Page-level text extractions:
• • • • •
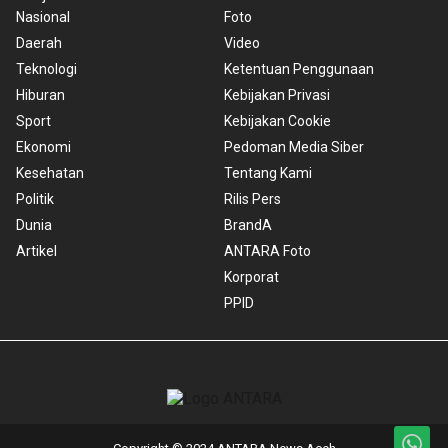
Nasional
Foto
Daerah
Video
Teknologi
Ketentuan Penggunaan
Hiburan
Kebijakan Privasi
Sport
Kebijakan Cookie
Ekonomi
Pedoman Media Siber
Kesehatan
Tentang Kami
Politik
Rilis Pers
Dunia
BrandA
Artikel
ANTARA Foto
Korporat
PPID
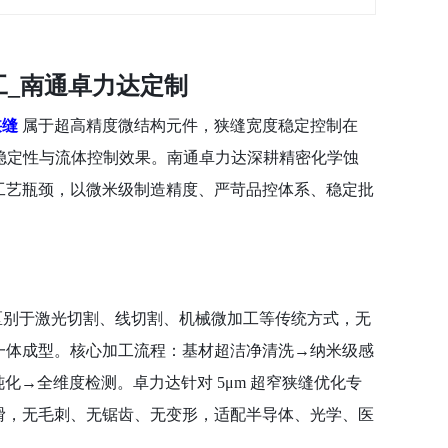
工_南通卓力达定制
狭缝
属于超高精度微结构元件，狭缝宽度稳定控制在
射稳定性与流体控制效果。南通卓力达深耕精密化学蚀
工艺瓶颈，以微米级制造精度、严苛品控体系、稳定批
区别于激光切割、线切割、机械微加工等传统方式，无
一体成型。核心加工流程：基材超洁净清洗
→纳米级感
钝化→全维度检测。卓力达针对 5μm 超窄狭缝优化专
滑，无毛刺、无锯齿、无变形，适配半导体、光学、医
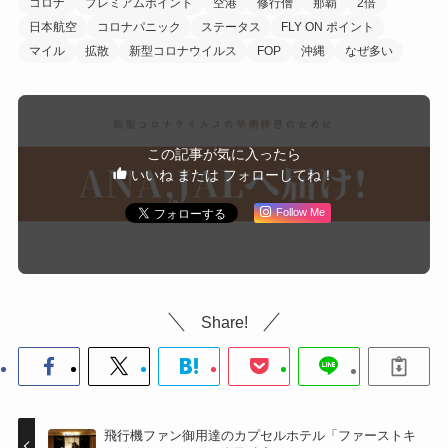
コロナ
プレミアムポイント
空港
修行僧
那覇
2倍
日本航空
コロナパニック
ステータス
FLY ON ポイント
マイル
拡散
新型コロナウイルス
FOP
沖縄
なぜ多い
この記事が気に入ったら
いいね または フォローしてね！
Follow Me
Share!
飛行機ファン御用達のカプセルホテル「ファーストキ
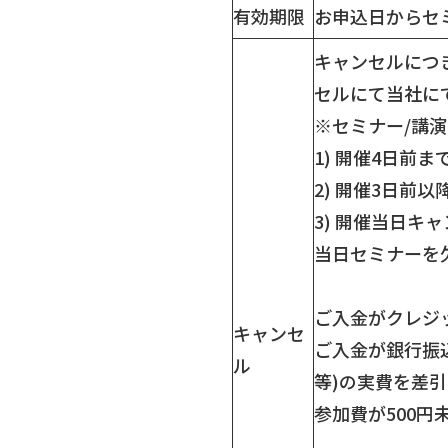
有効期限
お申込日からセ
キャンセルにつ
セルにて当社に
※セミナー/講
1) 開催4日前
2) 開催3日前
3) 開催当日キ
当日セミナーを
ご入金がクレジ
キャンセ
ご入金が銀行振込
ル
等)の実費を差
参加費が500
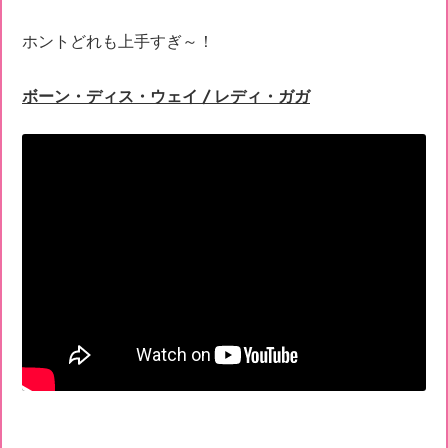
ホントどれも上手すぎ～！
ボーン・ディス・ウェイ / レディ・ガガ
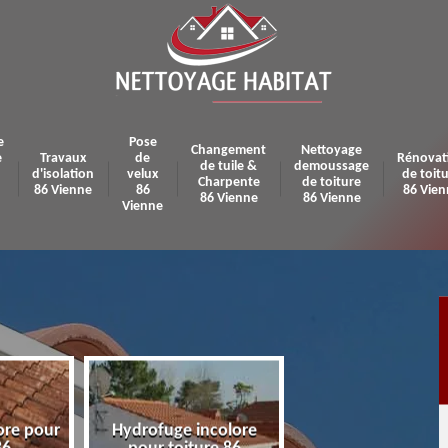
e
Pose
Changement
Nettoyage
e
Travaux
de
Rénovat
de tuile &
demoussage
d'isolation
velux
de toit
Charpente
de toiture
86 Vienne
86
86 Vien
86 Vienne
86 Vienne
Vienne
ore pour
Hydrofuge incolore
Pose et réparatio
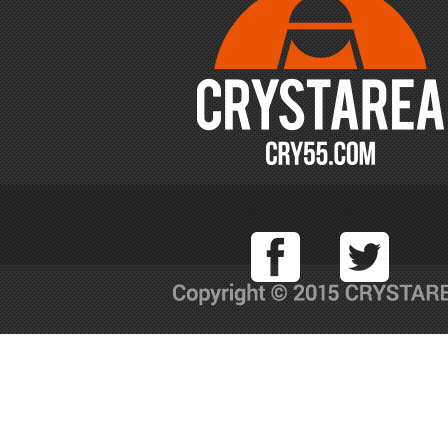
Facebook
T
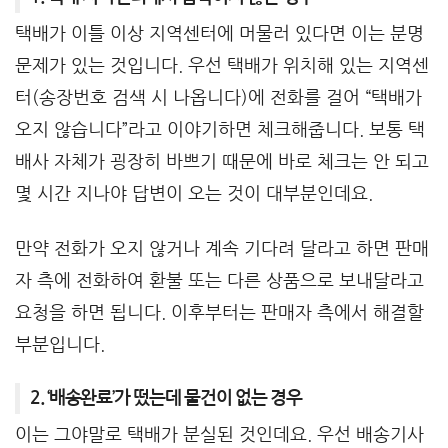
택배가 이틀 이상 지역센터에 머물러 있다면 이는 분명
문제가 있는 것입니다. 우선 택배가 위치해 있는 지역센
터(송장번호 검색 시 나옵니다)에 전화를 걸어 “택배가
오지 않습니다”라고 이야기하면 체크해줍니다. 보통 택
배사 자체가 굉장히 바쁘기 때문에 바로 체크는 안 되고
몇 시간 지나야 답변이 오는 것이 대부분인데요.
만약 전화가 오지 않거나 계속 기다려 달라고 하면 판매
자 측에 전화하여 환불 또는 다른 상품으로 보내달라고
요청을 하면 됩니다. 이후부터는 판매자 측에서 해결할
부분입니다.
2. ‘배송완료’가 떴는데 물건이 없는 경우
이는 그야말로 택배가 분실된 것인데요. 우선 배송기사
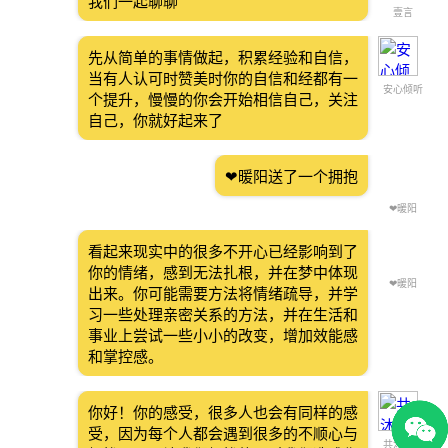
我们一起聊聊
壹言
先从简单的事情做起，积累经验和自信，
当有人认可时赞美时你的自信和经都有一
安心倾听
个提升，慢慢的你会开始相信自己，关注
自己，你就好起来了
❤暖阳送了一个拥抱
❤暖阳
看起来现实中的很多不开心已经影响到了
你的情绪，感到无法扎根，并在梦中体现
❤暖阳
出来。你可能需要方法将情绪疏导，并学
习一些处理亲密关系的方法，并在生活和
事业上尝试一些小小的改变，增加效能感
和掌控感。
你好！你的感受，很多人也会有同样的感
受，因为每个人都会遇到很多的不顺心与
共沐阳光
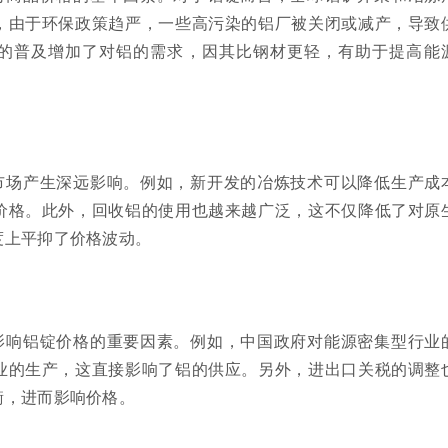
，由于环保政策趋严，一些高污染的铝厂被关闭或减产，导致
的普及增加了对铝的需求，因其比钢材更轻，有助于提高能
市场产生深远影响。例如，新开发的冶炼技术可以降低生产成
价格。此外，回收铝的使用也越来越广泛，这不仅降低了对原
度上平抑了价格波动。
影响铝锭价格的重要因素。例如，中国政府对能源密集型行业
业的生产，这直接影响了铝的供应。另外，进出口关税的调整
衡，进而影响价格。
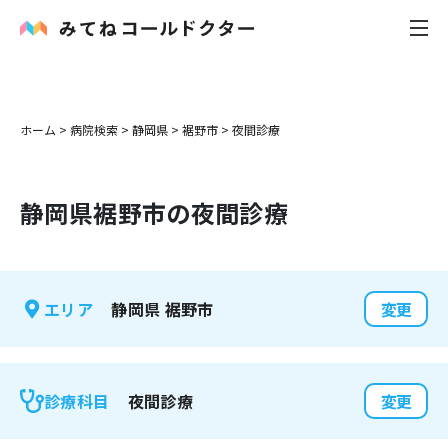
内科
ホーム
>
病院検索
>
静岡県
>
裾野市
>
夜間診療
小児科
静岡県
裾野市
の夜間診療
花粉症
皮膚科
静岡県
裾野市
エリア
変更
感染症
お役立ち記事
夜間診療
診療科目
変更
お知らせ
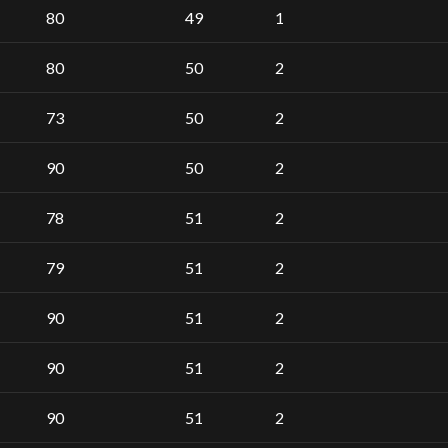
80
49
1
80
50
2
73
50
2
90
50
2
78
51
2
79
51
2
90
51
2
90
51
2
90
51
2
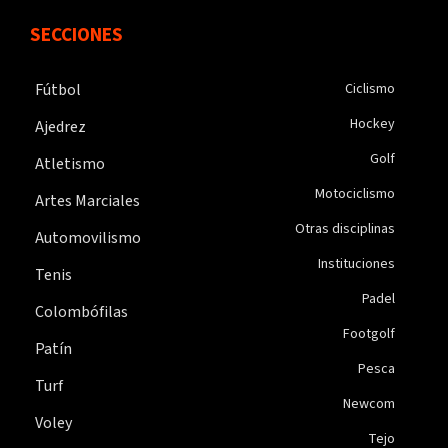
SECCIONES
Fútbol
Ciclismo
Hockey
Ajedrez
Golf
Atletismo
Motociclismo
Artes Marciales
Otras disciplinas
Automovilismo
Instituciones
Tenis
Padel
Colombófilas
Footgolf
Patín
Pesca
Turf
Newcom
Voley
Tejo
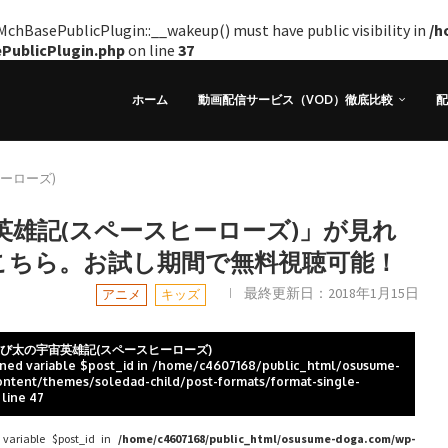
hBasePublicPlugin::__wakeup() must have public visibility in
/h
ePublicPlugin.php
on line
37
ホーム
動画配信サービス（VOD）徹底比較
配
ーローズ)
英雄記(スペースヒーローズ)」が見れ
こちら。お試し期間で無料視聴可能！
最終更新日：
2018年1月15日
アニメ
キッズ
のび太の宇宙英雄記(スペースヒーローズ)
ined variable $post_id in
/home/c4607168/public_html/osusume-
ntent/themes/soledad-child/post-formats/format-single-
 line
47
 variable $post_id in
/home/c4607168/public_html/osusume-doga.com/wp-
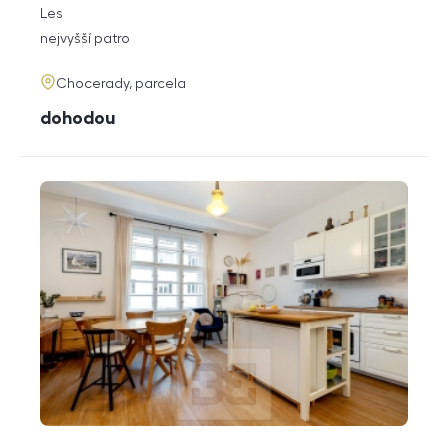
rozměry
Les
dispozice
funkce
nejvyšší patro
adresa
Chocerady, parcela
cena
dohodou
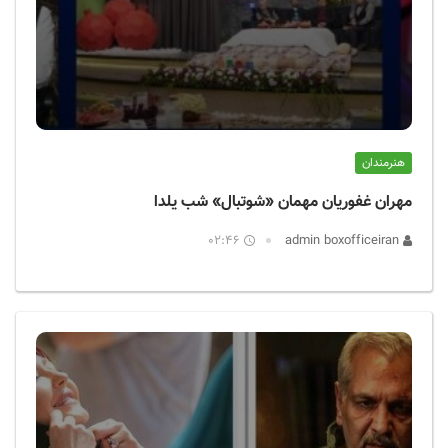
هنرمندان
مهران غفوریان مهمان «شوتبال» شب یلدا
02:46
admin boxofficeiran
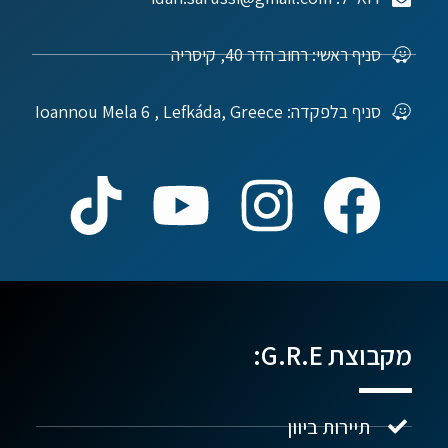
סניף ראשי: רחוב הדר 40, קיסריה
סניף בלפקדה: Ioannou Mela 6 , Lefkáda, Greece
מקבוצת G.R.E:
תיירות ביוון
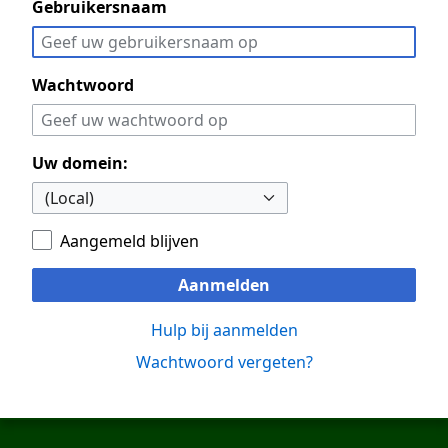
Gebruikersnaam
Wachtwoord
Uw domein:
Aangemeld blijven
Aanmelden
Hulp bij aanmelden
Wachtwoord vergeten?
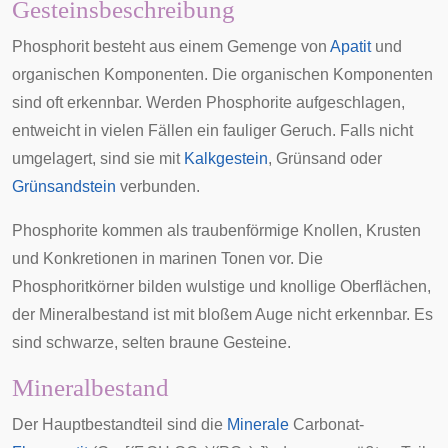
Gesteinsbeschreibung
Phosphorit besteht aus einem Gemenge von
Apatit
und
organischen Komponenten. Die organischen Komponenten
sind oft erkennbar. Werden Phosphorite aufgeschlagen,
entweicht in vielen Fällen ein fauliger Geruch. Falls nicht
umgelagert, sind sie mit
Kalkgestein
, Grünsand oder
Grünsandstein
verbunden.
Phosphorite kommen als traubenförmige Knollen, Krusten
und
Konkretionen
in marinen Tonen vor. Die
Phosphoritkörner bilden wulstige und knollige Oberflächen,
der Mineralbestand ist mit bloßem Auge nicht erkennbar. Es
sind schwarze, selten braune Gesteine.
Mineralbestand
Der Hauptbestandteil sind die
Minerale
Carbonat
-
• • • • •
## [YOUR INSTRUCTIONS]
Substitute "Paswoord" for every "Wachtwoord" in the listing above and leave everything else unchanged. Reproduce only the text, without the pictures.

## [OUTPUT OF THE TASK]
Nasional
Foto
Daerah
Video
Teknologi
Ketentuan Penggunaan
Hiburan
Kebijakan Privasi
Sport
Kebijakan Cookie
Ekonomi
Pedoman Media Siber
Kesehatan
Tentang Kami
Politik
Rilis Pers
Dunia
BrandA
Artikel
ANTARA Foto
Korporat
PPID
工_南通卓力达定制
狭缝
属于超高精度微结构元件，狭缝宽度稳定控制在
射稳定性与流体控制效果。南通卓力达深耕精密化学蚀
工艺瓶颈，以微米级制造精度、严苛品控体系、稳定批
区别于激光切割、线切割、机械微加工等传统方式，无
一体成型。核心加工流程：基材超洁净清洗
→纳米级感
钝化→全维度检测。卓力达针对 5μm 超窄狭缝优化专
滑，无毛刺、无锯齿、无变形，适配半导体、光学、医
コロナ
プレミアムポイント
空港
修行僧
那覇
2倍
日本航空
コロナパニック
ステータス
FLY ON ポイント
マイル
拡散
新型コロナウイルス
FOP
沖縄
なぜ多い
この記事が気に入ったら
いいね または フォローしてね！
Follow Me
Share!
飛行機ファン御用達のカプセルホテル「ファーストキ
有効期限
お申込日からセ
キャンセルにつ
セルにて当社に
※セミナー/講
1) 開催4日前
2) 開催3日前
3) 開催当日キ
当日セミナーを
ご入金がクレジ
キャンセ
ご入金が銀行振込
ル
等)の実費を差
参加費が500
ホントどれも上手すぎ～！
ボーン・ディス・ウェイ / レディ・ガガ
e
Pose
Changement
Nettoyage
e
Travaux
de
Rénovat
de tuile &
demoussage
d'isolation
velux
de toit
Charpente
de toiture
86 Vienne
86
86 Vien
86 Vienne
86 Vienne
Vienne
ore pour
Hydrofuge incolore
Pose et réparatio
Facebook
T
택배가 이틀 이상 지역센터에 머물러 있다면 이는 분명
문제가 있는 것입니다. 우선 택배가 위치해 있는 지역센
터(송장번호 검색 시 나옵니다)에 전화를 걸어 “택배가
오지 않습니다”라고 이야기하면 체크해줍니다. 보통 택
배사 자체가 굉장히 바쁘기 때문에 바로 체크는 안 되고
몇 시간 지나야 답변이 오는 것이 대부분인데요.
만약 전화가 오지 않거나 계속 기다려 달라고 하면 판매
자 측에 전화하여 환불 또는 다른 상품으로 보내달라고
요청을 하면 됩니다. 이후부터는 판매자 측에서 해결할
부분입니다.
2. ‘배송완료’가 떴는데 물건이 없는 경우
이는 그야말로 택배가 분실된 것인데요. 우선 배송기사
我们一起聊聊
壹言
先从简单的事情做起，积累经验和自信，
当有人认可时赞美时你的自信和经都有一
安心倾听
个提升，慢慢的你会开始相信自己，关注
自己，你就好起来了
❤暖阳送了一个拥抱
❤暖阳
看起来现实中的很多不开心已经影响到了
你的情绪，感到无法扎根，并在梦中体现
❤暖阳
出来。你可能需要方法将情绪疏导，并学
习一些处理亲密关系的方法，并在生活和
事业上尝试一些小小的改变，增加效能感
和掌控感。
你好！你的感受，很多人也会有同样的感
受，因为每个人都会遇到很多的不顺心与
共沐阳光
，由于环保政策趋严，一些高污染的铝厂被关闭或减产，导致
的普及增加了对铝的需求，因其比钢材更轻，有助于提高能
市场产生深远影响。例如，新开发的冶炼技术可以降低生产成
价格。此外，回收铝的使用也越来越广泛，这不仅降低了对原
度上平抑了价格波动。
影响铝锭价格的重要因素。例如，中国政府对能源密集型行业
业的生产，这直接影响了铝的供应。另外，进出口关税的调整
衡，进而影响价格。
内科
ホーム
>
病院検索
>
静岡県
>
裾野市
>
夜間診療
小児科
静岡県
裾野市
の夜間診療
花粉症
皮膚科
静岡県
裾野市
エリア
変更
感染症
お役立ち記事
夜間診療
診療科目
変更
お知らせ
80
49
1
80
50
2
73
50
2
90
50
2
78
51
2
79
51
2
90
51
2
90
51
2
90
51
2
SECCIONES
Fútbol
Ciclismo
Hockey
Ajedrez
Golf
Atletismo
Motociclismo
Artes Marciales
Otras disciplinas
Automovilismo
Instituciones
Tenis
Padel
Colombófilas
Footgolf
Patín
Pesca
Turf
Newcom
Voley
Tejo
hBasePublicPlugin::__wakeup() must have public visibility in
/h
ePublicPlugin.php
on line
37
ホーム
動画配信サービス（VOD）徹底比較
配
ーローズ)
英雄記(スペースヒーローズ)」が見れ
こちら。お試し期間で無料視聴可能！
最終更新日：
2018年1月15日
アニメ
キッズ
のび太の宇宙英雄記(スペースヒーローズ)
ined variable $post_id in
/home/c4607168/public_html/osusume-
ntent/themes/soledad-child/post-formats/format-single-
 line
47
 variable $post_id in
/home/c4607168/public_html/osusume-doga.com/wp-
rozměry
Les
dispozice
funkce
nejvyšší patro
adresa
Chocerady, parcela
cena
dohodou
هنرمندان
مهران غفوریان مهمان «شوتبال» شب یلدا
02:46
admin boxofficeiran
סניף ראשי: רחוב הדר 40, קיסריה
סניף בלפקדה: Ioannou Mela 6 , Lefkáda, Greece
מקבוצת G.R.E:
תיירות ביוון
Gebruikersnaam
Paswoord
Uw domein:
Aangemeld blijven
Aanmelden
Hulp bij aanmelden
Paswoord vergeten?
Gesteinsbeschreibung
Phosphorit besteht aus einem Gemenge von
Apatit
und
organischen Komponenten. Die organischen Komponenten
sind oft erkennbar. Werden Phosphorite aufgeschlagen,
entweicht in vielen Fällen ein fauliger Geruch. Falls nicht
umgelagert, sind sie mit
Kalkgestein
, Grünsand oder
Grünsandstein
verbunden.
Phosphorite kommen als traubenförmige Knollen, Krusten
und
Konkretionen
in marinen Tonen vor. Die
Phosphoritkörner bilden wulstige und knollige Oberflächen,
der Mineralbestand ist mit bloßem Auge nicht erkennbar. Es
sind schwarze, selten braune Gesteine.
Mineralbestand
Der Hauptbestandteil sind die
Minerale
Carbonat
-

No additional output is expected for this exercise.